- Official poster
- Directed by: KR Murali Krishna
- Screenplay by: KR Murali Krishna
- Based on: An Astrologer's Day by R. K. Narayan
- Produced by: Nagaprasad
- Starring: Rahman; Avanthika Mohan; Pradeep Aryan;
- Cinematography: HC Venu
- Music by: Sagar Gururaj
- Release date: 3 May 2019;
- Country: India
- Language: Kannada

= Gara (film) =

2019 Indian film

Gara is a 2019 Indian Kannada-language drama film directed by Murali Krishna and starring Rahman, Avanthika Mohan and Pradeep Aryan. The story is based on R. K. Narayan's short story An Astrologer's Day.

== Cast ==
- Rahman as Gangaswamy aka Nishant
- Avanthika Mohan as Akasmika
- Pradeep Aryan as Bhageeratha
- Johnny Lever
- Sadhu Kokila
- Tabla Nani
- M. S. Umesh

== Production ==
This film marks television news anchor Rehman Hassan's film debut. Bollywood actor Johnny Lever made his Kannada debut with this film.

== Soundtrack ==
The songs were composed by Sagar and his father Gururaj.

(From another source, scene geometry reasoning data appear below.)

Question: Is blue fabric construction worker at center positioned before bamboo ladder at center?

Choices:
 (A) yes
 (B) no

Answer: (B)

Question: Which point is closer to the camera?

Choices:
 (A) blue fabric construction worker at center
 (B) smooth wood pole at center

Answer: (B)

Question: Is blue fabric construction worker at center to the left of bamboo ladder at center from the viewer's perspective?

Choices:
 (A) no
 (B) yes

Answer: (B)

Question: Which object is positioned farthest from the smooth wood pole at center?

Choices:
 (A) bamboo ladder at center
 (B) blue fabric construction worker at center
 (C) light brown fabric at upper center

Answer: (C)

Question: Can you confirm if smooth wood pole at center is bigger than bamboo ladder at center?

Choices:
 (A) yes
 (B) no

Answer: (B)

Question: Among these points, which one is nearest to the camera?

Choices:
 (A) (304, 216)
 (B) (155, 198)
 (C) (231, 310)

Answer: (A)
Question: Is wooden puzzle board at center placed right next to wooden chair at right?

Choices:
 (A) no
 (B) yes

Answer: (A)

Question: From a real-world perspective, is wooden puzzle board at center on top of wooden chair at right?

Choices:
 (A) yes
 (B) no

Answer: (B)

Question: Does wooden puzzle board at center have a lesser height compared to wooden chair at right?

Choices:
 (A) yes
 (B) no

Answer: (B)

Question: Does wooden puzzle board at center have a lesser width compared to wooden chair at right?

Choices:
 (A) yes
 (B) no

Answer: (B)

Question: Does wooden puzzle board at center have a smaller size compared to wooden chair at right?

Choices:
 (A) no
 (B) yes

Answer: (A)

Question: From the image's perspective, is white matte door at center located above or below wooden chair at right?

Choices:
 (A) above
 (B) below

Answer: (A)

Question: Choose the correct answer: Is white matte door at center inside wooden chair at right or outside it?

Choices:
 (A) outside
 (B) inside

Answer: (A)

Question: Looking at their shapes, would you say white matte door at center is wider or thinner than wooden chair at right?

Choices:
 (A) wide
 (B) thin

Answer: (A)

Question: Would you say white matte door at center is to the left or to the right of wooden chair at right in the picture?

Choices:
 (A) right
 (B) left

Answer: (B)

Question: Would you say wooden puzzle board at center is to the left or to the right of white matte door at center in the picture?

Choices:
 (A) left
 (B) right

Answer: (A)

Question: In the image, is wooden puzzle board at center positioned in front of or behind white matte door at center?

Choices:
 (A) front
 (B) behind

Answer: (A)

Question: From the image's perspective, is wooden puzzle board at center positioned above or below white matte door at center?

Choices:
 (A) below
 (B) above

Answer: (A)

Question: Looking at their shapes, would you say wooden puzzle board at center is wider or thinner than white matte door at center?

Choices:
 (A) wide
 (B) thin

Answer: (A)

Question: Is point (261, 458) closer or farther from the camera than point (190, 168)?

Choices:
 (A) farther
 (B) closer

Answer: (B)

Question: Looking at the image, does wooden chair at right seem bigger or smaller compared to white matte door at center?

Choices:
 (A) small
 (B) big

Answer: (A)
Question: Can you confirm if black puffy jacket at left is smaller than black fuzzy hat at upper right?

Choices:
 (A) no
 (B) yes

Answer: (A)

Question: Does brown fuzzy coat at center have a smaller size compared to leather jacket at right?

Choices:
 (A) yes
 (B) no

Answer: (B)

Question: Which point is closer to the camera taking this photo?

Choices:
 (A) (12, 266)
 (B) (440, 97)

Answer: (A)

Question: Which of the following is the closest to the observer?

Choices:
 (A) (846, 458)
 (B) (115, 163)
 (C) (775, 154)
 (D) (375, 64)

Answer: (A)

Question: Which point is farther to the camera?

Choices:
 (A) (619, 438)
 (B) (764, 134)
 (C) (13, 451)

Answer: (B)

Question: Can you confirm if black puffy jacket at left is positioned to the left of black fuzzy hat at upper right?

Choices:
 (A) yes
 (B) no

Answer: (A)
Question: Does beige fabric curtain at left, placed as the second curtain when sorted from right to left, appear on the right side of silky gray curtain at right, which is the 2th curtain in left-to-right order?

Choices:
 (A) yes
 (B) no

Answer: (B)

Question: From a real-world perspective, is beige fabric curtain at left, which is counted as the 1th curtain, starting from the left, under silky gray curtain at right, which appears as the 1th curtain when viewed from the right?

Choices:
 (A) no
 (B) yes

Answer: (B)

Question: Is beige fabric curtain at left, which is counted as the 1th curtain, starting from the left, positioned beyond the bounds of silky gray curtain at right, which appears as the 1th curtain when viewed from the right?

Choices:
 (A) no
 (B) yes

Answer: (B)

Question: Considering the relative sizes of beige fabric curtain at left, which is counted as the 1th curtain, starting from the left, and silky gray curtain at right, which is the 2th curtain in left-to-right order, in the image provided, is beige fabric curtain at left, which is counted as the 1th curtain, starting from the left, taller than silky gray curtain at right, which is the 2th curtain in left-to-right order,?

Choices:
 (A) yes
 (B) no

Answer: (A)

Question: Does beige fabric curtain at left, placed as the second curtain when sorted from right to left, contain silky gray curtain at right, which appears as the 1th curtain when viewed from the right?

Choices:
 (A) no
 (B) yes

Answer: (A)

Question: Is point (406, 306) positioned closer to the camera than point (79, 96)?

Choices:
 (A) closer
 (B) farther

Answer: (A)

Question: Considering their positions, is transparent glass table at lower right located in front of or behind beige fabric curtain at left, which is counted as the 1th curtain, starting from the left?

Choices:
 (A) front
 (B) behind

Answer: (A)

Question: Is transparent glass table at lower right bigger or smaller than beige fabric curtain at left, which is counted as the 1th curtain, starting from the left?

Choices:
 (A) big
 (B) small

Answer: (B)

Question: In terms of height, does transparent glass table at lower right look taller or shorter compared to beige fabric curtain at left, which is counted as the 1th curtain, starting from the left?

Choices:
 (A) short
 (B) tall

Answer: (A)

Manjula and Sangeetha Gururaj sang songs in the film.

== Reception ==
A critic from The Times of India opined that "What works for the film is i [sic] visuals and the music. But the screen time ends up being far too long and, in hindsight, only makes the film seem like an intelligent exercise on paper". A critic from Bangalore Mirror wrote that "It may have been a good story on paper, but on screen, Gara is a haphazard plot that is far too long for its content, too slow to be engaging and poorly structured for an impact". A critic from Cinema Express stated that "The only positives in Gara are the picturesque locations, the cinematography by HC Venu, and Sagar Gururaj's music. Everything else gets a thumbs down".